I will go to Buffalo Some Day....

Don't know about St. Catharines {or Niagara}

But in Burlington -
http://WWW.CREATIVETECHNOLOGY.CA/About.html

3480 Fairview St. - Unit 10,
Burlington, ON.

I used to deal with the Downtown store... Very good service and price... They mainly dealt with Creative Agencies but they are chasing retail clients now


----------



## yoyo (Aug 3, 2003)

How could they have an Apple store in Buffalo and not Toronto?


----------



## Ohenri (Nov 7, 2002)

> How could they have an Apple store in Buffalo and not Toronto?

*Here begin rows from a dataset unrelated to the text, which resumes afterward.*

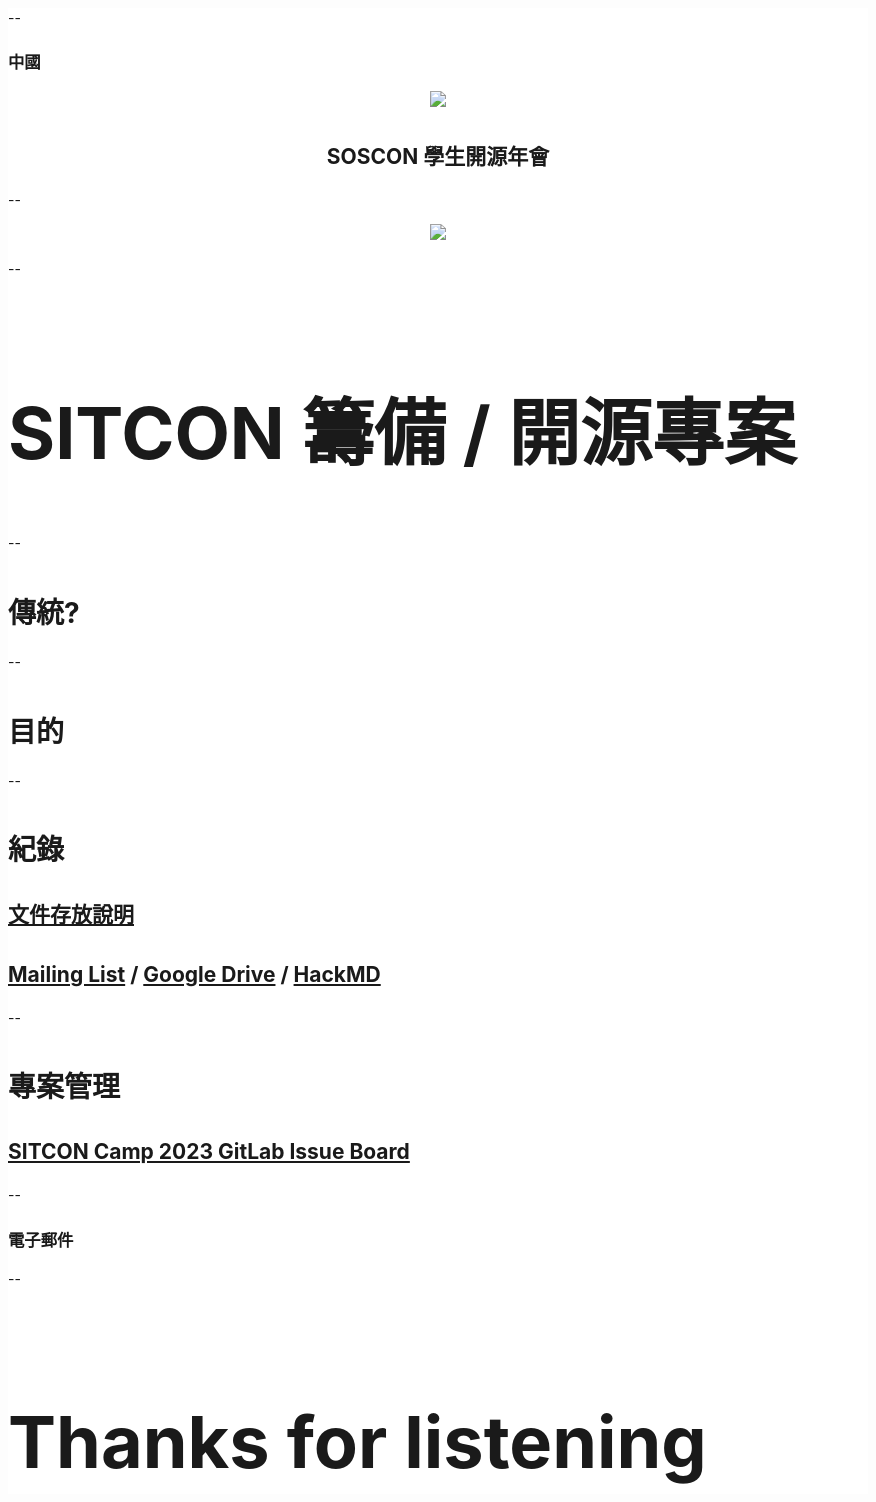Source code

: --

### 中國
<div align="center">
  <img style="height: 450px" src="./img/cn.jpg" />
  <h2>SOSCON 學生開源年會</h2>
</div>

--

<div align="center">
  <img style="width: 800px" src="./img/ceo.png" />
</div>

--

<h1 style="font-size: 72px">
  SITCON 籌備 / 開源專案
</h1>

--

# 傳統?

--

# 目的

--

# 紀錄
## [文件存放說明](https://hackmd.io/@SITCON/doc)
## [Mailing List](https://groups.google.com/g/sitcon-general) / [Google Drive](https://drive.google.com/drive/folders/0AIx9UW7aBiDgUk9PVA) / [HackMD](https://hackmd.io/@SITCON)

--

# 專案管理
## [SITCON Camp 2023 GitLab Issue Board](https://gitlab.com/sitcon-tw/camp-2023/sitcon-camp-2023-board/-/boards/5401961)

--

### 電子郵件
<iframe width="800" height="500" src="https://www.youtube.com/embed/5kXkcR6TKhc?si=Xpas1BcZkwoNr1FT" title="YouTube video player" frameborder="0" allow="accelerometer; autoplay; clipboard-write; encrypted-media; gyroscope; picture-in-picture; web-share" allowfullscreen></iframe>

--

<h1 style="font-size:72px">Thanks for listening</h1>
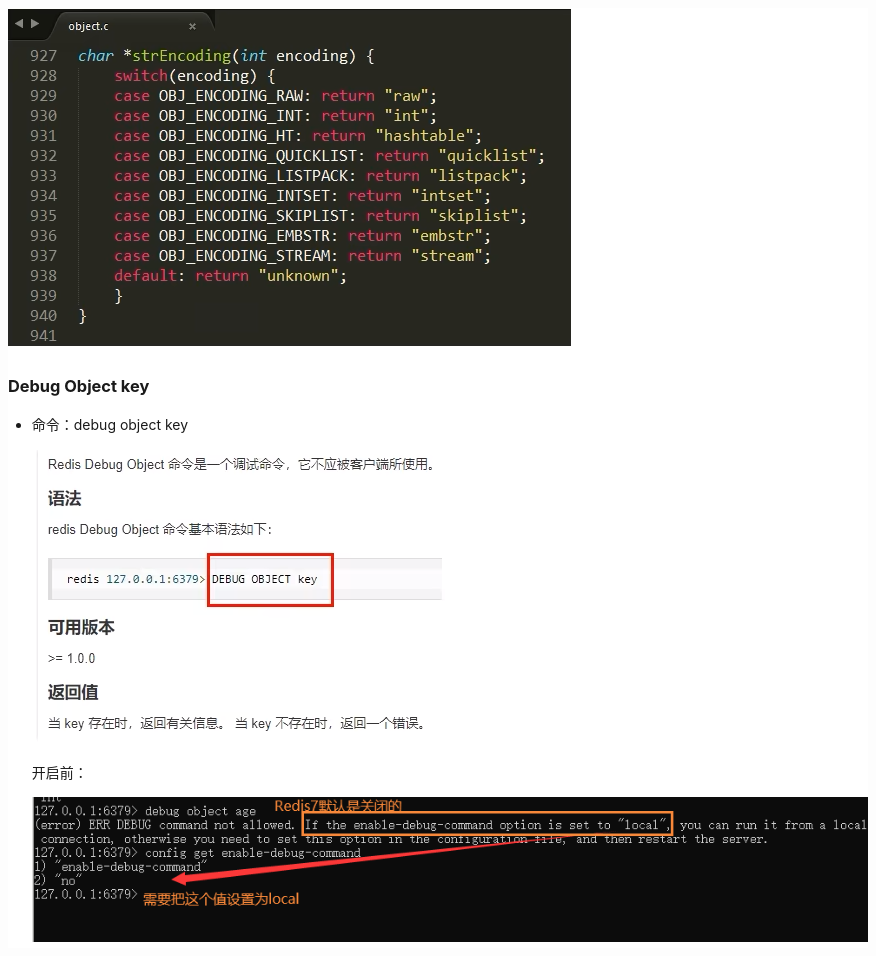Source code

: ![](../image2/21.数据类型定义.jpg)

### Debug Object key 

- 命令：debug object key

  ![](../image2/22.Debug命令.jpg)

  开启前：

  ![](../image2/23.Debug命令默认关闭.jpg)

That is a little odd. I recall the rumors that the Carbon refit was going to be an Apple store. Not quite Apple - but very simple in it's layout. Maybe a crab apple?  Was there not a near confirmation of one in Toronto (Vaughn)???

H!


----------



## da_jonesy (Jun 26, 2003)

Actually I think I have posted on this topic... I am from St.Catharines (now I'm in Grimsby)... but am there at least once or twice a week.

There is MacOutpost... in St.Catharines. No stock to speak of but they can pretty much order you anything.

The Futureshop at the fairview mall has 14" iBooks and 17" i Macs in stock (as of today... I saw them).

The Brock Bookstore has carried Mac gear from time to time.

The Light Computer Center in Hamilton is a dedicated Apple retailer and usually has good stock.

The Apple Store in Buffalo at the Walden Galleria of course...

This link should point you the other noted Mac dealers in the GTA...

http://www.hummingbirdservices.ca/dealers.html


----------